Nolan Abbott was well-known for his paintings, which were regularly exhibited in Standish, including in the library and at the former Dog and Partridge pub.
He was artist-in-residence at Standish Arts Festival, a founder member of Standish Art Group and shared his skills by teaching art classes over the years.
Mr Abbott, who was in his late 80s and lived in Standish, was said to have died on Saturday.
Tributes were paid to him on Facebook group Standish Then and Now, where his death was announced by Louise Kay.
Garry Jones said: “Very sad indeed, a true gentleman. RIP Nolan.”
Ree Payne said: “So sorry to hear this. We went to his night school classes many years ago, we always enjoyed them and he was such a character.”
Lesley Smith said: “I have a painting he did for my mum, lovely man, regular at The Globe many years ago.”
Mary Ogden said: “RIP Nolan, a very talented man. I enjoyed his classes at the library in Standish.”
Ken Rees said: “How sad. I learned so much about using water colour from him when I retired. Loved his style.”
Marie Garner said: “He was a lovely man who was very encouraging to novice painters.”
Janet Kenny said: “He used to come in the Dog and Partridge every afternoon with Christel and their sausage dog. We have a few of his paintings. RIP Nolan.”
Dee Mc said: “I remember when I was younger, he often held an art exhibition at Standish Library. Maybe another exhibition held in his name at the library (when it reopens) would be nice.”
Before making a name as a painter, Mr Abbott was a member of the acclaimed Morton Fraser Harmonica Gang, which appeared on variety programmes with many of Britain’s biggest stars during the 1950s and ‘60s.
One of the first he met was fellow Wiganer George Formby who was topping the bill at the prestigious Windmill Theatre, Great Yarmouth.
Speaking to the Observer in 2006, Mr Abbott said: “It was 1959, my first summer season and I must admit that when I found that George Formby was topping the bill at the Windmill I was not looking forward to it because I thought he was long gone.
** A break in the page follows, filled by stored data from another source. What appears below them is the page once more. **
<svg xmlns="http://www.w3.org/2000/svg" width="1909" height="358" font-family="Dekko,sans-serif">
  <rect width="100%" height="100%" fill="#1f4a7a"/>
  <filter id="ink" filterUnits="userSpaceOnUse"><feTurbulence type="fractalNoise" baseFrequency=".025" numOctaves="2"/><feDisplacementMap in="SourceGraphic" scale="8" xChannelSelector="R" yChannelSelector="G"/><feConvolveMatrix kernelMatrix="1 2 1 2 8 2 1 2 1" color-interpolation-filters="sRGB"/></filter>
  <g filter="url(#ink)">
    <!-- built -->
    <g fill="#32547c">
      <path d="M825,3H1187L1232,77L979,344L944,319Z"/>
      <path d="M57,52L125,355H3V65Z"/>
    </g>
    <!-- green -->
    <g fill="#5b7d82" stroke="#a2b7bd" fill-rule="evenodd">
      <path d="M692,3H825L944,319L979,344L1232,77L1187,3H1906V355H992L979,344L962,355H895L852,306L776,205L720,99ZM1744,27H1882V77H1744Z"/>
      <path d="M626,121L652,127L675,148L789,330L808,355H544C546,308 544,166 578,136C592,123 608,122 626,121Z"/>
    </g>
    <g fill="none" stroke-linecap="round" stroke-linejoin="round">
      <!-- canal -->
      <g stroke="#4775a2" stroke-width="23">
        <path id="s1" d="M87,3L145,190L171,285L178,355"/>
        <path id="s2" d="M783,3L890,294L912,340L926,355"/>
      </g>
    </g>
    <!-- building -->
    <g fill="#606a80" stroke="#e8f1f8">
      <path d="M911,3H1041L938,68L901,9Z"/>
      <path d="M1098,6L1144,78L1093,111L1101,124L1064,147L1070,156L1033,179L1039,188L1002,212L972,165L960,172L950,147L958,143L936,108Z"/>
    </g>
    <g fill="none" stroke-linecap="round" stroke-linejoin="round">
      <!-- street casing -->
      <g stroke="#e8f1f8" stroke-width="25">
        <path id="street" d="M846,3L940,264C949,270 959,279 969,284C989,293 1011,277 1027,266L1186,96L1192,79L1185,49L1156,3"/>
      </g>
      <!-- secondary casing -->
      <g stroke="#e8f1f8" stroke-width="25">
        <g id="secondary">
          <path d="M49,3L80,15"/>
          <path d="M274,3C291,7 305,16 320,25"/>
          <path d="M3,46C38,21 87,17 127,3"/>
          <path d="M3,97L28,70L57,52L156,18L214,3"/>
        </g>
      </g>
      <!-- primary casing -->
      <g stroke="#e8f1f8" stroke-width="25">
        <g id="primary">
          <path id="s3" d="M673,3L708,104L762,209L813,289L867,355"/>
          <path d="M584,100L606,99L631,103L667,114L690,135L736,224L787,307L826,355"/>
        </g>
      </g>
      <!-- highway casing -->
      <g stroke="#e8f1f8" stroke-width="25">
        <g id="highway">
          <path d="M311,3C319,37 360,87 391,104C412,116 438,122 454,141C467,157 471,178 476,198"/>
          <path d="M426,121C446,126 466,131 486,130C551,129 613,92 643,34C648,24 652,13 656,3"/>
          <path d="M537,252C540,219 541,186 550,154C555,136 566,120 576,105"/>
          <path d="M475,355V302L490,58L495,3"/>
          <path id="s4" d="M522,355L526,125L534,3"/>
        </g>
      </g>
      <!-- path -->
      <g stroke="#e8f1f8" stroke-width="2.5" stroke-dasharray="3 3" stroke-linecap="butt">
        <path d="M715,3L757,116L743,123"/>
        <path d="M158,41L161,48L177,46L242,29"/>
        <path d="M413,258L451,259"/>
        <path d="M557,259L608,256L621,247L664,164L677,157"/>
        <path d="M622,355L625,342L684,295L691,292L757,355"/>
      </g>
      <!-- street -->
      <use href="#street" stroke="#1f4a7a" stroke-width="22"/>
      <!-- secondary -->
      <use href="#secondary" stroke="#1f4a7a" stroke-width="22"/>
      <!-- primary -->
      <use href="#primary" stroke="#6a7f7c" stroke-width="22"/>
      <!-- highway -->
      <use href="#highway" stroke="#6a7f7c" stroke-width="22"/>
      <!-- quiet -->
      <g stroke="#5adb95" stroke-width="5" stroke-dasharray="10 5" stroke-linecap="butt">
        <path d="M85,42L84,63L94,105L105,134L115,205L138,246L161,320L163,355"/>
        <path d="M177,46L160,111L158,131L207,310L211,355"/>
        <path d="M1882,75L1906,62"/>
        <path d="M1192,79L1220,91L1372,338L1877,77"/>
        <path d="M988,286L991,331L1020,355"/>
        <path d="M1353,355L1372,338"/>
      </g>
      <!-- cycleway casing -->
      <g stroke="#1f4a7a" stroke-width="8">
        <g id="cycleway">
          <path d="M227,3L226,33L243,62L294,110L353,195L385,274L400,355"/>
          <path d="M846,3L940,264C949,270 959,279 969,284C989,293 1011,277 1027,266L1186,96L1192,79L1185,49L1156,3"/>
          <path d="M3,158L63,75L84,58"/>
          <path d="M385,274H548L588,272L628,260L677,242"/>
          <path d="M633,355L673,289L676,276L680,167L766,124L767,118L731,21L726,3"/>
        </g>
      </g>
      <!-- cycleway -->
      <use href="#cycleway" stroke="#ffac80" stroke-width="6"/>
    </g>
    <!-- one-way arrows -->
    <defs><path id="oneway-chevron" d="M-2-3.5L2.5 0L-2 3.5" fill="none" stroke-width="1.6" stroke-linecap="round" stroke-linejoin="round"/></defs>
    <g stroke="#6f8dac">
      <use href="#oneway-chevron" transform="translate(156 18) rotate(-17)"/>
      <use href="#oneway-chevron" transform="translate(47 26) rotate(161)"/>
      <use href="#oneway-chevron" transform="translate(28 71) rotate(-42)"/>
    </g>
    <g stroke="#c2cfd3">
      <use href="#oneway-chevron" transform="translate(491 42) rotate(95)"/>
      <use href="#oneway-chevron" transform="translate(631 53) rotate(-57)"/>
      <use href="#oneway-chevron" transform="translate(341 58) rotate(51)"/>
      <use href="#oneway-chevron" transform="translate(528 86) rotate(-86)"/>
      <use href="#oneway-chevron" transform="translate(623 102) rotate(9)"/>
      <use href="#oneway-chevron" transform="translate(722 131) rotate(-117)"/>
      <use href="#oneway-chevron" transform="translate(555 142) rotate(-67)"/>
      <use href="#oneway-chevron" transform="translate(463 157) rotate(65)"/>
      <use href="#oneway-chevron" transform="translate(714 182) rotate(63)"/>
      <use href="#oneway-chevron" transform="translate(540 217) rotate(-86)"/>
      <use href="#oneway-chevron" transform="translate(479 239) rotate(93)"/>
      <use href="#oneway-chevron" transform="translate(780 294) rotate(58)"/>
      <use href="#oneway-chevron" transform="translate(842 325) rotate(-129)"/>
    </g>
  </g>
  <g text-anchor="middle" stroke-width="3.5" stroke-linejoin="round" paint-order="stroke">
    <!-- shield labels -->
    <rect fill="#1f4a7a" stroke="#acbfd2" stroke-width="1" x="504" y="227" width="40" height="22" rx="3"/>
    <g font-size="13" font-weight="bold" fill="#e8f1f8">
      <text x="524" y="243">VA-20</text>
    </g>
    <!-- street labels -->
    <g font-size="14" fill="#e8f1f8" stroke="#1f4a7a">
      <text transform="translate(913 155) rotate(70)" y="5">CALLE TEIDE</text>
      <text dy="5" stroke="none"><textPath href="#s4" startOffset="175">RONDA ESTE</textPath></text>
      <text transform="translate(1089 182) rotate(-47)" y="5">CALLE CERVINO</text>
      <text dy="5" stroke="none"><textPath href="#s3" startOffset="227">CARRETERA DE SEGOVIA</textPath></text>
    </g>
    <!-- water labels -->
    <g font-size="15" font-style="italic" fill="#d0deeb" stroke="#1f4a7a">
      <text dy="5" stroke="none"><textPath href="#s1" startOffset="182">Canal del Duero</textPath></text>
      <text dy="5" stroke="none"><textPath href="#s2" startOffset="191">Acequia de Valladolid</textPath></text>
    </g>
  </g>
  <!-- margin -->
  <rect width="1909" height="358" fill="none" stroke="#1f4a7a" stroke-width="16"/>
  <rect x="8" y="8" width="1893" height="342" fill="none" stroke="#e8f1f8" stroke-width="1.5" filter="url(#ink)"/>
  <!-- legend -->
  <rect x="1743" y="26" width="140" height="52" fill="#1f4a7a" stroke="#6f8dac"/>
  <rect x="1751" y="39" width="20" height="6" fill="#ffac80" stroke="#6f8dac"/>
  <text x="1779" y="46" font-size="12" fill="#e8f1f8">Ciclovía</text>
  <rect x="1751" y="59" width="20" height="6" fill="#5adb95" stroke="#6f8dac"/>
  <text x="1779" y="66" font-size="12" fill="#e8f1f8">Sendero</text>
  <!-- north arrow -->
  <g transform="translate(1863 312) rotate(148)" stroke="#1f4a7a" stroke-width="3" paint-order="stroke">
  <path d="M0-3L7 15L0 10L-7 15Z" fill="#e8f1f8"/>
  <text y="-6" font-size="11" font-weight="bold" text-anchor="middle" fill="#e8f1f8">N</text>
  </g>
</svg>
“But on seeing him on the stage he was absolutely brilliant. He had the audience in the palm of his hand.
“In subsequent seasons around the country we played alongside Bruce Forsyth and Bob Monkhouse, did panto with Norman Wisdom and appeared at both the Albert Hall and on Sunday Night at the London Palladium. Those appearances with George Formby were something special to treasure.”
He eventually left the Morton Fraser Harmonica Gang to join a vocal-instrumental act called The Chessmen.
His career also saw two stints as a newspaper printer including the Wigan Observer and the stewardship of a golf club.
After retiring from printing he formed an act with trumpeter John Kelly called The Pagefields and flourished as a respected artist.